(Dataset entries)
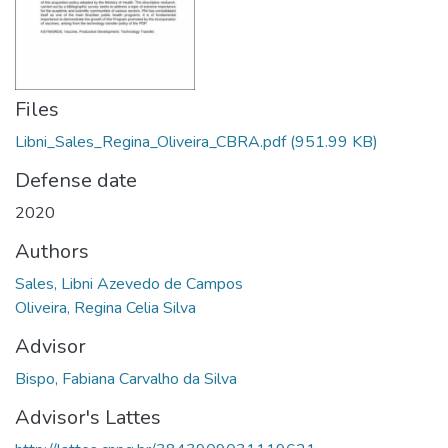
Files
Libni_Sales_Regina_Oliveira_CBRA.pdf
(951.99 KB)
Defense date
2020
Authors
Sales, Libni Azevedo de Campos
Oliveira, Regina Celia Silva
Advisor
Bispo, Fabiana Carvalho da Silva
Advisor's Lattes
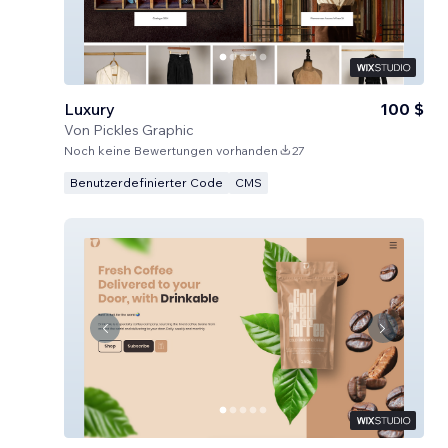
Luxury
100 $
Von
Pickles Graphic
Noch keine Bewertungen vorhanden
27
Benutzerdefinierter Code
CMS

--- Problem to work on ---
Print verbatim every line above, apart from the pictures.

--- Response ---
Files
Libni_Sales_Regina_Oliveira_CBRA.pdf
(951.99 KB)
Defense date
2020
Authors
Sales, Libni Azevedo de Campos
Oliveira, Regina Celia Silva
Advisor
Bispo, Fabiana Carvalho da Silva
Advisor's Lattes
Luxury
100 $
Von
Pickles Graphic
Noch keine Bewertungen vorhanden
27
Benutzerdefinierter Code
CMS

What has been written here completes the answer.